━━━ Yazı

Tefsir 354-01

354- Tefsir Ders 354 hayat veren nurun keşif notları

354- Kur’an-ı Kerim Tefsir Dersi 354

أَعُوذُ بِاللهِ مِنَ الشَّيْطَانِ الرَّجِيمِ , بِسْمِ ﷲِالرَّحْمَنِ اارَّحِيم

 

Kıymetli izleyenlerim,

 

Şimdi Felsefe ile uğraşan bilim adamlarımızın da içinde Felsefi bir anlayışla Yüce Allah’ı doğru tanıyan felsefecilerimiz filozoflarımız da bulunmaktadır. Yalnız gerçek Allah’ın doğru tanımadın aslı esası Kur’an-ı Kerim’e İslam’a dayanır. Nereden Allah’u Teâlâ’yı kimi size tarif etmeye anlatmaya çalışırsa çalışsın bunun doğrusunu Kur’an-ı Kerim ve İslam dini İslam ilmi kelâmı İslam akâidi bu ilimin Allah’u Teâlâ’ya îmân ilmini tabii ki İslam ilmi kelâmı ortaya çıkmış bu ilimle Allah doğru tanınır. Buna İslam’ın ilmi kelâmı denir ki Kur’an-ı Kerim, sünnet, icma, ümmet, kıyas-ı fukahâ ile yani Hazreti Muhammed’in Kur’an’ın ve İslam âlimlerinin buradaki ilmi kelâm anlayışıdır ki, Allah’ı doğru tanımak mesele budur. Şimdi sizlere bir felsefeci görünüşüyle de Yüce Allah’u Teâlâ’dan bakın bahsediyor.

━━━━━━
━━━ Verilen öğeler

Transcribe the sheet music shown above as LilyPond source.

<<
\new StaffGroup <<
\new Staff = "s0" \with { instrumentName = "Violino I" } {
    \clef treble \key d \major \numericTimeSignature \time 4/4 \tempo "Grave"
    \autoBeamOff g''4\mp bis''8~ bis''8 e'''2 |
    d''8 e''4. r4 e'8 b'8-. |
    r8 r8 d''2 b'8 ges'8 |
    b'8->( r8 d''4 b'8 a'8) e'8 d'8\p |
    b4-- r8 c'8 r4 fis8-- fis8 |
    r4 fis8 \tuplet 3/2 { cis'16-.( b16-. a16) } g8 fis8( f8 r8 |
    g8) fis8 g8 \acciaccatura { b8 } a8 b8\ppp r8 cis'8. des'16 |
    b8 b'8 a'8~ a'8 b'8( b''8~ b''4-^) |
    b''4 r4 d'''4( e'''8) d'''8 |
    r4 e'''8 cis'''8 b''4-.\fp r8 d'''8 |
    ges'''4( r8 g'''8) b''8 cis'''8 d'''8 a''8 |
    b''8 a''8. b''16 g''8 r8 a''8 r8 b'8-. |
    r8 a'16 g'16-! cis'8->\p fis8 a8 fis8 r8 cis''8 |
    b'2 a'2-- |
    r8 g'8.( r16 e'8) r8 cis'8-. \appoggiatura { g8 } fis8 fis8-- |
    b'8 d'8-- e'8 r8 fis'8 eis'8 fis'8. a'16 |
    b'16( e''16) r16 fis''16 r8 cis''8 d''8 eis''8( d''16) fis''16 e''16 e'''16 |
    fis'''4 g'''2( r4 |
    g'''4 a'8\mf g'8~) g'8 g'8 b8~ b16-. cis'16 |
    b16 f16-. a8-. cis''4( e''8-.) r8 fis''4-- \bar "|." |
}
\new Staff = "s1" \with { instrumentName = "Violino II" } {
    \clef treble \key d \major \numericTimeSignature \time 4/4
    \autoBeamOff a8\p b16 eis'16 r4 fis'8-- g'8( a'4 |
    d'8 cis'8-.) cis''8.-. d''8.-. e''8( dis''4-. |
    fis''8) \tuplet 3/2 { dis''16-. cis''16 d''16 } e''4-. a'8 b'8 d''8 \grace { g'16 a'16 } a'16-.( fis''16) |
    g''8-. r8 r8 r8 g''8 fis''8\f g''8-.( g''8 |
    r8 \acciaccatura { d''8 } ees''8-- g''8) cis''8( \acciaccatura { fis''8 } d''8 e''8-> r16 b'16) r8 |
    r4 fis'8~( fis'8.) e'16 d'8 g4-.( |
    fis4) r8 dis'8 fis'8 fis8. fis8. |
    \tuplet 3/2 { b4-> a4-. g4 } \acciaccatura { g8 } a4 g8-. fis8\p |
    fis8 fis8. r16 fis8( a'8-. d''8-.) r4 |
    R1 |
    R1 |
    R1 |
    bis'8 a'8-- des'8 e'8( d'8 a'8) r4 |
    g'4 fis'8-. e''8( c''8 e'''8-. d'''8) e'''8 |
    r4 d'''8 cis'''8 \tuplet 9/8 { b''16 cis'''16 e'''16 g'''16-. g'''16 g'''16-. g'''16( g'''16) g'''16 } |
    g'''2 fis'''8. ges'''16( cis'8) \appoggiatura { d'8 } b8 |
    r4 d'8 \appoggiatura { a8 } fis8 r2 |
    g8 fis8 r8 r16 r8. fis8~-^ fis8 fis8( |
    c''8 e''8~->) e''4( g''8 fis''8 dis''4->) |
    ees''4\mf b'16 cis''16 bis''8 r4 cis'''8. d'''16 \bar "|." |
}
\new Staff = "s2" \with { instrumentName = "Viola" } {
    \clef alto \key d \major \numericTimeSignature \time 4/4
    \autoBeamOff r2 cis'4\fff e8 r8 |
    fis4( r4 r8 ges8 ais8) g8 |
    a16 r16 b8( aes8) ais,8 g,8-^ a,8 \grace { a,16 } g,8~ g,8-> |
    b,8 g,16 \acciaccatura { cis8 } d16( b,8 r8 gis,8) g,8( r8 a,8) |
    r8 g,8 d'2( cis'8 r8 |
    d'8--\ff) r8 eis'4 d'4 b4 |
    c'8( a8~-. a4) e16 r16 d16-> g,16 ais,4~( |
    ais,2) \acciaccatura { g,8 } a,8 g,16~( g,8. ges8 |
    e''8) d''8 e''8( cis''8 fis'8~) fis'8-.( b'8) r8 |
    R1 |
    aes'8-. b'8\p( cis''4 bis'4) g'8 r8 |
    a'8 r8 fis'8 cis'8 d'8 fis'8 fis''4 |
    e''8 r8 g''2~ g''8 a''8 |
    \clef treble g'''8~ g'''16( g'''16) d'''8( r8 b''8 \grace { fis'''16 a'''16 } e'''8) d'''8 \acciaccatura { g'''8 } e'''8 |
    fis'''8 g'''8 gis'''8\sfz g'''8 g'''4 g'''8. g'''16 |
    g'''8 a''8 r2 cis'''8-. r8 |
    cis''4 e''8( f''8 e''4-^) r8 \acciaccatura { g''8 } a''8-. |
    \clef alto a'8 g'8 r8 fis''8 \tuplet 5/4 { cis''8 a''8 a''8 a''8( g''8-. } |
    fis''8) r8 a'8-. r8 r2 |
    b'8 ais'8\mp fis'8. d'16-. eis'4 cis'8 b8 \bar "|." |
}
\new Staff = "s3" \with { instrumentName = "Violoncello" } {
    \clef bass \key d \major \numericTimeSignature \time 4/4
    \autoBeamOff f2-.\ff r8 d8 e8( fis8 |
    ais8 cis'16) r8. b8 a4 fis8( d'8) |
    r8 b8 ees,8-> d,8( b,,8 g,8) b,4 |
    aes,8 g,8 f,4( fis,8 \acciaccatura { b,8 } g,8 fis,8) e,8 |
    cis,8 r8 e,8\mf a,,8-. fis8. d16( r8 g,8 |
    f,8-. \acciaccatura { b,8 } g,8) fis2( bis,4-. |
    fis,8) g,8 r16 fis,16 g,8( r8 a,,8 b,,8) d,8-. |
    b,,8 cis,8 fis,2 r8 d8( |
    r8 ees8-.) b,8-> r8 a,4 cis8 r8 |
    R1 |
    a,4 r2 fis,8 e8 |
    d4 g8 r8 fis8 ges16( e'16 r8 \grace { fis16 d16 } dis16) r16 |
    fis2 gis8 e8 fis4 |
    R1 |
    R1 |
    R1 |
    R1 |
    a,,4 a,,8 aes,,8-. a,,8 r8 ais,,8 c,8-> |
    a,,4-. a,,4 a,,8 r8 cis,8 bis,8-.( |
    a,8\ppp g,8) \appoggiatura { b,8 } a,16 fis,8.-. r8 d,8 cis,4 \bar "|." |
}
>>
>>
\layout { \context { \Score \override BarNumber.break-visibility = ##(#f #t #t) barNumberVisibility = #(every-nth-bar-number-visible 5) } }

━━━━━━
━━━ Verilen öğeler

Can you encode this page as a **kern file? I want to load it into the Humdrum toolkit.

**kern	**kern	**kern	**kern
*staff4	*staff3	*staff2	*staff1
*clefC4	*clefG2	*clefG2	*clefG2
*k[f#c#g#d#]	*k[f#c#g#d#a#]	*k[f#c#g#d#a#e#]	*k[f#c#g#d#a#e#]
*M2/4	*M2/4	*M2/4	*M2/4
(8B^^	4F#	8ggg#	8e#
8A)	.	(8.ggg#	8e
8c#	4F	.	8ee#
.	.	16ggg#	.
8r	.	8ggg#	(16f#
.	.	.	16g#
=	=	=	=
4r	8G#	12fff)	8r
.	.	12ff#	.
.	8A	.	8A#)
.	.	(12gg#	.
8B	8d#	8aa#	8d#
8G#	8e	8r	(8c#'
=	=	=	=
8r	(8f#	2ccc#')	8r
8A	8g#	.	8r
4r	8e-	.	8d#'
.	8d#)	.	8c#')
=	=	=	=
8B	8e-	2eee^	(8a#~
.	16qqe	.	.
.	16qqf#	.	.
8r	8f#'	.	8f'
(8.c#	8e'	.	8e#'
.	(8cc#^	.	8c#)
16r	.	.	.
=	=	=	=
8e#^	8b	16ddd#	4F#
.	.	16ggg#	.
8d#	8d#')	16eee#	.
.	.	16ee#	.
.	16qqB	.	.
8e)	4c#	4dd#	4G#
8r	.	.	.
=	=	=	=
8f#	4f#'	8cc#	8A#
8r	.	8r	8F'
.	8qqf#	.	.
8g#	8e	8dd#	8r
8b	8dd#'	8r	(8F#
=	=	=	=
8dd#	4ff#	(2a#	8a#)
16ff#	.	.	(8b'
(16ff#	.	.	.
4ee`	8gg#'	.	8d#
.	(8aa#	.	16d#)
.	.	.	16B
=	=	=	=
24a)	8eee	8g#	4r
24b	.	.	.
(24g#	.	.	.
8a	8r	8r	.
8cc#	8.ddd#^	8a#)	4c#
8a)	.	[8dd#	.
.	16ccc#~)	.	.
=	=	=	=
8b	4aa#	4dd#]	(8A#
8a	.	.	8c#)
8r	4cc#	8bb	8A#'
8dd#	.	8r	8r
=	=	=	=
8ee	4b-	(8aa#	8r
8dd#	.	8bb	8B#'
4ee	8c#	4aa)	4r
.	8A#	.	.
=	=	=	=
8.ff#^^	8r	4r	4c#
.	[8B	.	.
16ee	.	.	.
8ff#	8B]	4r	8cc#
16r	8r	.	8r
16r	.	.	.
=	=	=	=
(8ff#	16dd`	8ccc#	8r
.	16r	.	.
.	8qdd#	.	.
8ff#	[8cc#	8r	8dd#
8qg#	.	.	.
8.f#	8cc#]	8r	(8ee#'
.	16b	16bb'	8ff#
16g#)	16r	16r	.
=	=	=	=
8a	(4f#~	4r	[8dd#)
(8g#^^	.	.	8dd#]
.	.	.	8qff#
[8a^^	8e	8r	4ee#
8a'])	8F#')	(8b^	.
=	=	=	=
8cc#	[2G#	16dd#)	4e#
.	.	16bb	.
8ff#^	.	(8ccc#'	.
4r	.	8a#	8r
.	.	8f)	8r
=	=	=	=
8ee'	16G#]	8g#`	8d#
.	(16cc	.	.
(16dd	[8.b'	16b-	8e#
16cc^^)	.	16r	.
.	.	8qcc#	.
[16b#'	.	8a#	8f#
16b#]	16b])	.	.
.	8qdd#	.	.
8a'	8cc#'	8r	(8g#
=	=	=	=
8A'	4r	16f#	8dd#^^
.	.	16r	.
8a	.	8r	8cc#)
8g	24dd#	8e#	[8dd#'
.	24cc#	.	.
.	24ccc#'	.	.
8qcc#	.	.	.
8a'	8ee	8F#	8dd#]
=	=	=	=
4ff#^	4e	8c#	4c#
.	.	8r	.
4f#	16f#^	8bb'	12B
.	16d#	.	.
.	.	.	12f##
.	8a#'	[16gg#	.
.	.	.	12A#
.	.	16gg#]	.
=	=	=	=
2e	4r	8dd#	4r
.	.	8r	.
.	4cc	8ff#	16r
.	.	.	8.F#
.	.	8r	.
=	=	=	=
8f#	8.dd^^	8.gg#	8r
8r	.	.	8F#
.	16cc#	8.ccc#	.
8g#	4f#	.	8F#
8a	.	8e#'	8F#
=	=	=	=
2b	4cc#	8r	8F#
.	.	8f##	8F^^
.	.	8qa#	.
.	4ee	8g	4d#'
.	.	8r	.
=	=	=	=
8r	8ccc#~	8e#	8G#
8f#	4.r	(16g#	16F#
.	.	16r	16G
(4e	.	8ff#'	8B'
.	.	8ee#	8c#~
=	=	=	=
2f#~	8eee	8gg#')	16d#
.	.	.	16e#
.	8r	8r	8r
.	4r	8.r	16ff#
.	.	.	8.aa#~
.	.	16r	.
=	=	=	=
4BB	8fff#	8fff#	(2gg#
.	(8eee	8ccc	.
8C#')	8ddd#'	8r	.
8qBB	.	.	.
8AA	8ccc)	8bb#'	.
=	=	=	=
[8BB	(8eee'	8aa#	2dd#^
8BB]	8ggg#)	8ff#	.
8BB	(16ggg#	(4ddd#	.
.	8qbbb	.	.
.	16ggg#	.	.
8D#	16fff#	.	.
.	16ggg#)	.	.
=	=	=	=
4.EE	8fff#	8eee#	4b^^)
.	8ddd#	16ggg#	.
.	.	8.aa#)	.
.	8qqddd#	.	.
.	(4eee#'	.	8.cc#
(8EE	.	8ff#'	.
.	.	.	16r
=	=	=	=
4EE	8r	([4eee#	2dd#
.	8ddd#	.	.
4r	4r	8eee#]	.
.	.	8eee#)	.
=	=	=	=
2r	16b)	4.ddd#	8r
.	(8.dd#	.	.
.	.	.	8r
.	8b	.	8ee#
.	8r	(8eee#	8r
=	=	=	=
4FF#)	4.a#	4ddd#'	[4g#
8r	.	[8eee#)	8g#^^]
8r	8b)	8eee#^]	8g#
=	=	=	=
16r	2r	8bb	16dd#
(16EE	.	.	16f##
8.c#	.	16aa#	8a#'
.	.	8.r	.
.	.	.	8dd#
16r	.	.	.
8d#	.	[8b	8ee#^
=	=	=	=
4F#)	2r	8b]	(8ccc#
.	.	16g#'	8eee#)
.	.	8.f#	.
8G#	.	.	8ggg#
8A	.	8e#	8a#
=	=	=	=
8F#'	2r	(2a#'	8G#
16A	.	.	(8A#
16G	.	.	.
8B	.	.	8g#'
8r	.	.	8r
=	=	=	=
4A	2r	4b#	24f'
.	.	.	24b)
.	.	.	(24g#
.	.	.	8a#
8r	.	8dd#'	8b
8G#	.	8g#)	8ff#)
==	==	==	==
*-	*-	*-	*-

━━━━━━

* Görev *
Tefsir dersi yazısında "Şimdi Felsefe ile" ile başlayıp "Teâlâ’dan bakın bahsediyor." ile biten kısmı hiç değiştirmeden tekrar yazın. Öğeler yazıdan ayrı, kendi başına bir malzemedir.

* Çözüm *
Şimdi Felsefe ile uğraşan bilim adamlarımızın da içinde Felsefi bir anlayışla Yüce Allah’ı doğru tanıyan felsefecilerimiz filozoflarımız da bulunmaktadır. Yalnız gerçek Allah’ın doğru tanımadın aslı esası Kur’an-ı Kerim’e İslam’a dayanır. Nereden Allah’u Teâlâ’yı kimi size tarif etmeye anlatmaya çalışırsa çalışsın bunun doğrusunu Kur’an-ı Kerim ve İslam dini İslam ilmi kelâmı İslam akâidi bu ilimin Allah’u Teâlâ’ya îmân ilmini tabii ki İslam ilmi kelâmı ortaya çıkmış bu ilimle Allah doğru tanınır. Buna İslam’ın ilmi kelâmı denir ki Kur’an-ı Kerim, sünnet, icma, ümmet, kıyas-ı fukahâ ile yani Hazreti Muhammed’in Kur’an’ın ve İslam âlimlerinin buradaki ilmi kelâm anlayışıdır ki, Allah’ı doğru tanımak mesele budur. Şimdi sizlere bir felsefeci görünüşüyle de Yüce Allah’u Teâlâ’dan bakın bahsediyor.